From the very beginning of her artistic career, her body of work has focused on the questioning of the sculptural practice. Behind the ambiguous nature of her objects lie aesthetic ambitions that incorporate shapes taken from reality to remind us that other worlds do exist. Zapata’s work is objectual and conceptual at the same time; it is in permanent contrast and dialogue with the organic and the artificial, the natural and the scientific, the human and the worldly. Both micro and macroscopic appear embodied in different supports, including clay, metal and paper of different origin. Her meticulous syntax process creates a special calligraphy, depersonalized and also intimate, made of obsessive repetitions.
Lumen of spaces. Limited-unlimited endless forms
Zapata’s work is made up of sculptural bodies whose materiality is pierced by very thin incisions and their pure minimal appearance opens up to timeless spaces. Large sheets of paper curl up to escape the floor in a slight white silence. The structure challenges gravity and it contours in the timeless space, as if inspired by a puff of air. These constructions turn into signs and figures that outline open diagrams, which echo in space like faraway fluttering filled with absence. Clear proof of Zapata’s manual dexterity can be seen in the delicate cuts that are drawn to the geometric shapes of the folds of the paper and the games of light and shadows that hint at metaphors of certain scientific principles.
Shaping transformations. Origin and disappearance
The formal and chromatic economy of this impressive work brings forth poetical meditations. As if impaled by the wind –that gives them corporality by means of geometric movements and topological exercises-, these pieces energize the void and create space. The multitude of practices and models that Liliana Zapata reproduces at her own work desk, give rise to the origin and the “disappearance” of her creations that are very often monumental and other times almost invisible. The corporeality of the sculptural piece has legitimized the ontological nature of the sculpture; however, Zapata’s sculptural perception inhabits a place of construction and demolition where the emotional truth has the same soundness as a scientific fact.
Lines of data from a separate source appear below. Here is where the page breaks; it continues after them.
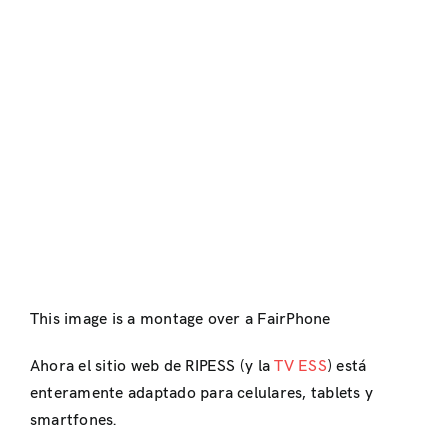
This image is a montage over a FairPhone
Ahora el sitio web de RIPESS (y la
TV ESS
) está
enteramente adaptado para celulares, tablets y
smartfones.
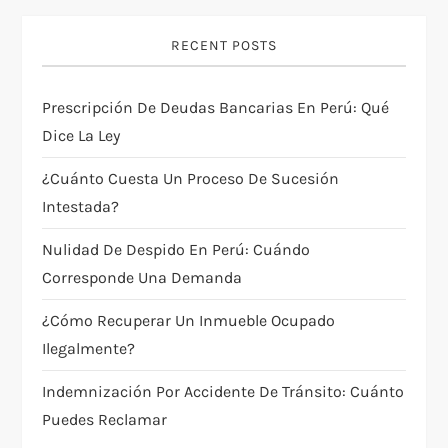
i
RECENT POSTS
ó
Prescripción De Deudas Bancarias En Perú: Qué
n
Dice La Ley
d
¿Cuánto Cuesta Un Proceso De Sucesión
e
Intestada?
Nulidad De Despido En Perú: Cuándo
e
Corresponde Una Demanda
n
¿Cómo Recuperar Un Inmueble Ocupado
t
Ilegalmente?
Indemnización Por Accidente De Tránsito: Cuánto
r
Puedes Reclamar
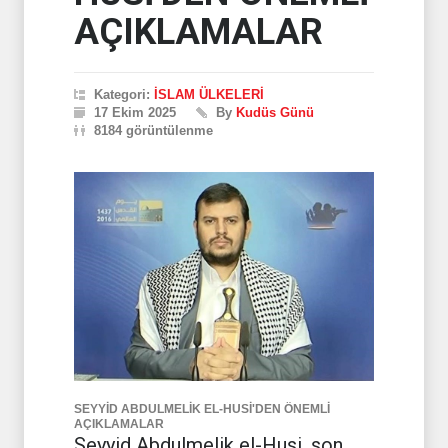
AÇIKLAMALAR
Kategori:
İSLAM ÜLKELERİ
17 Ekim 2025
By
Kudüs Günü
8184 görüntülenme
SEYYİD ABDULMELİK EL-HUSİ'DEN ÖNEMLİ
AÇIKLAMALAR
Seyyid Abdulmelik el-Husi, son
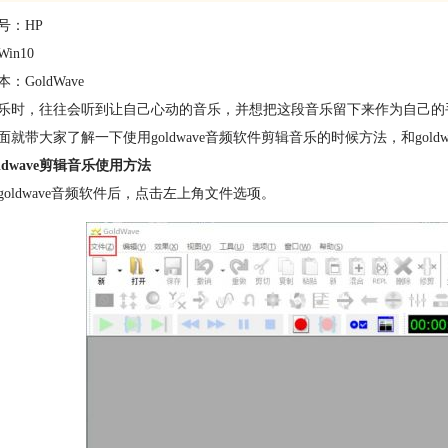
号：HP
in10
：GoldWave
乐时，往往会听到让自己心动的音乐，并想把这段音乐留下来作为自己的
面就带大家了解一下使用goldwave音频软件剪辑音乐的时候方法，和gold
ldwave剪辑音乐使用方法
goldwave音频软件后，点击左上角文件选项。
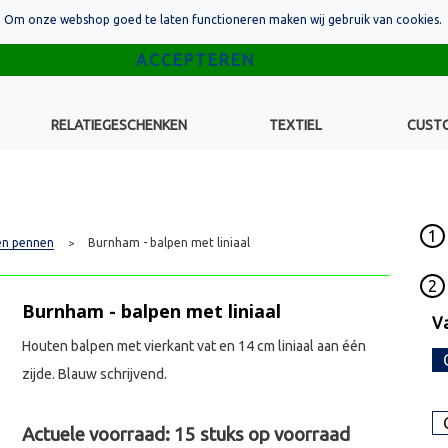
Om onze webshop goed te laten functioneren maken wij gebruik van cookies.
RELATIEGESCHENKEN
TEXTIEL
CUST
1
n pennen
Burnham - balpen met liniaal
>
2
Burnham - balpen met liniaal
Va
Houten balpen met vierkant vat en 14 cm liniaal aan één
zijde. Blauw schrijvend.
Actuele voorraad:
15
stuks op voorraad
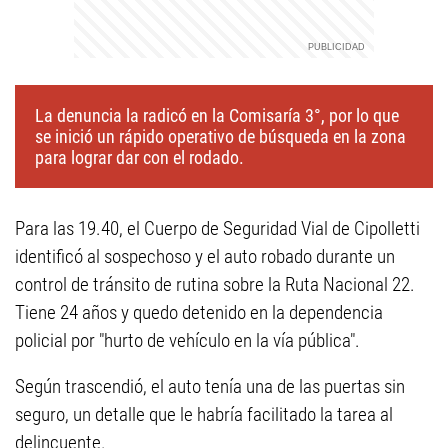
La denuncia la radicó en la Comisaría 3°, por lo que
se inició un rápido operativo de búsqueda en la zona
para lograr dar con el rodado.
Para las 19.40, el Cuerpo de Seguridad Vial de Cipolletti
identificó al sospechoso y el auto robado durante un
control de tránsito de rutina sobre la Ruta Nacional 22.
Tiene 24 años y quedo detenido en la dependencia
policial por "hurto de vehículo en la vía pública".
Según trascendió, el auto tenía una de las puertas sin
seguro, un detalle que le habría facilitado la tarea al
delincuente.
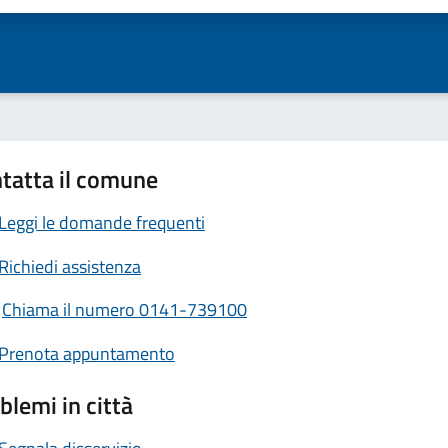
tatta il comune
Leggi le domande frequenti
Richiedi assistenza
Chiama il numero 0141-739100
Prenota appuntamento
blemi in città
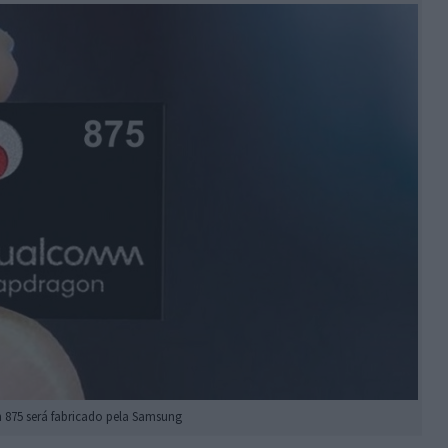
875 será fabricado pela Samsung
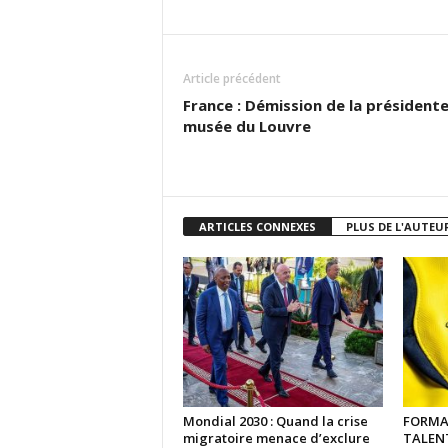
Article précédent
France : Démission de la président
musée du Louvre
ARTICLES CONNEXES
PLUS DE L'AUTEU
Mondial 2030 : Quand la crise
FORMA
migratoire menace d’exclure
TALENTS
Configuration of shadows. Sense of light: body of the colour
The colour experience has been almost an exclusive element of the painting, but in Zapata the colour is one dimension that is incorporated into the structure of space and time. The beauty in the configuration of shadows in her photographs and installations, the light and the darkness, produce a colour experience of complex images, heavy structures and geometric framework. These drawings created by the shadows hint at strange writing or undecipherable signs that blur the frontier between the two-dimensional and the three-dimensional. We blend into this immaculate white landscape as ‘the ideal colour-light or synthesis-light of all colours (1).
Three-dimensionality of the two-dimensional. Portraits of gravity
Sculpture and photography come together in a complex story of the relationship between both mediums. Sculptors have used photography since it was invented to explore their own ideas about works of art and to channel the way in which others perceive them. Zapata transfers her paper scale models to metal to photograph them, so they then take on a type of weightlessness, like that which Calvino speaks of (2). Sculptures born from paper to be metal and photographed to return to paper, without possible reference to the identity scale; a different strategy to convert structure into surface and volume online to change the weight of the world in which we live. Brancusi said that sculpture is not an art for the young; nevertheless Zapata shows us an early domain of sculpture in its form and concept, with sights set on a horizon of new thoughts.
Joaquín Sánchez
(1) Helio Oiticica, Metascheme 57/58, Galería Ralph Camargo, Sao Paulo, 1972.
(2) Italo Calvino, Six Memos for the Next Millennium, Sao Paulo: Companhia das Letras, 1990.